Following its announcement as part of the budget in May, the Student Loan Scheme Amendment Bill has now been introduced to New Zealand’s Parliament.

If this controversial proposal is passed it could mean that any Kiwi expats who fail to meet their student loan repayments could be arrested at the border if they return to New Zealand.

According to Revenue Minister Todd McClay, the changes outlined by the new law will ensure that any Kiwis who take out a student loan and then move overseas will pay back what they owe.

With expat borrowers accountable for 4/5ths of all overdue loan repayments, the fact that the Inland Revenue Department would be granted the power to request arrest warrants should make a big difference.

Those who continually resist repaying what they owe could be arrested at the border and face charges. As McClay states: ‘The arrest power was intended to be used only for the most serious cases of non-compliance.’

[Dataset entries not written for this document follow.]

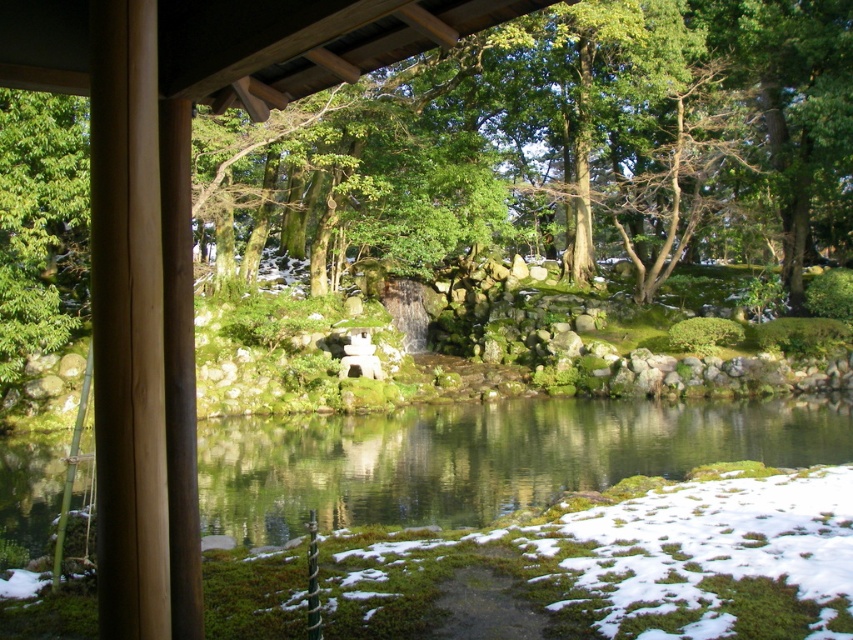
You are standing at the wooden structure in the scene. There is a point marked at coordinates (485, 458) which corresponds to a location in the image. What is the color and type of the feature at this point?

The point at coordinates (485, 458) marks green mossy water at center.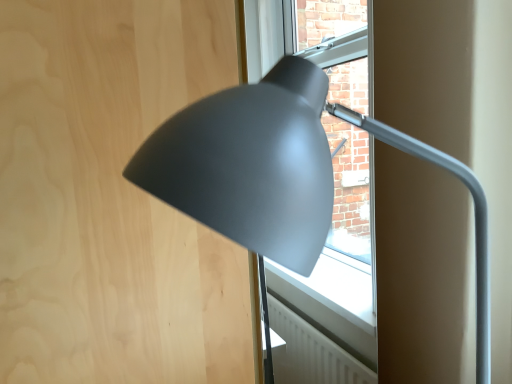
Question: Is matte gray lamp at center wider than matte wood plywood at upper left?

Choices:
 (A) yes
 (B) no

Answer: (B)

Question: Is matte gray lamp at center shorter than matte wood plywood at upper left?

Choices:
 (A) no
 (B) yes

Answer: (B)

Question: Would you consider matte gray lamp at center to be distant from matte wood plywood at upper left?

Choices:
 (A) yes
 (B) no

Answer: (B)

Question: Can you confirm if matte gray lamp at center is taller than matte wood plywood at upper left?

Choices:
 (A) no
 (B) yes

Answer: (A)

Question: Is matte gray lamp at center positioned behind matte wood plywood at upper left?

Choices:
 (A) yes
 (B) no

Answer: (B)

Question: Could you tell me if matte gray lamp at center is facing matte wood plywood at upper left?

Choices:
 (A) no
 (B) yes

Answer: (A)

Question: Is matte wood plywood at upper left oriented towards matte gray lamp at center?

Choices:
 (A) no
 (B) yes

Answer: (B)

Question: Does matte wood plywood at upper left lie behind matte gray lamp at center?

Choices:
 (A) no
 (B) yes

Answer: (B)

Question: From the image's perspective, does matte wood plywood at upper left appear higher than matte gray lamp at center?

Choices:
 (A) yes
 (B) no

Answer: (B)

Question: From the image's perspective, is matte wood plywood at upper left located beneath matte gray lamp at center?

Choices:
 (A) no
 (B) yes

Answer: (B)

Question: Considering the relative sizes of matte wood plywood at upper left and matte gray lamp at center in the image provided, is matte wood plywood at upper left shorter than matte gray lamp at center?

Choices:
 (A) yes
 (B) no

Answer: (B)

Question: Is matte wood plywood at upper left positioned far away from matte gray lamp at center?

Choices:
 (A) yes
 (B) no

Answer: (B)

Question: From the image's perspective, is matte wood plywood at upper left located above or below matte gray lamp at center?

Choices:
 (A) below
 (B) above

Answer: (A)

McClay also remarked; ‘In most cases these borrowers start to comply with their obligations once they are contacted by the Inland Revenue, but a small minority continue to refuse to take responsibility, despite having the ability to do so.’

As it stands, the repayment obligations of expat borrowers is calculated based on their loan balance, while New Zealand-based borrowers make income-dependent repayments. This disparity will be addressed by the bill with the proposal that fixed repayment obligations will be introduced for overseas borrowers.

In reference to this McClay added ‘These changes will reduce significantly the repayment time and the amount of interest borrowers must pay on their loans, and ensure that more borrowers make sufficient repayments that at least cover the interest on their student loan.’

Recent figures have shown that overseas-based borrowers were responsible for roughly 535 million New Zealand Dollars worth of overdue loan repayments as of the end of June 2013.

The adaptations outlined will come into effect from the 1st April 2014.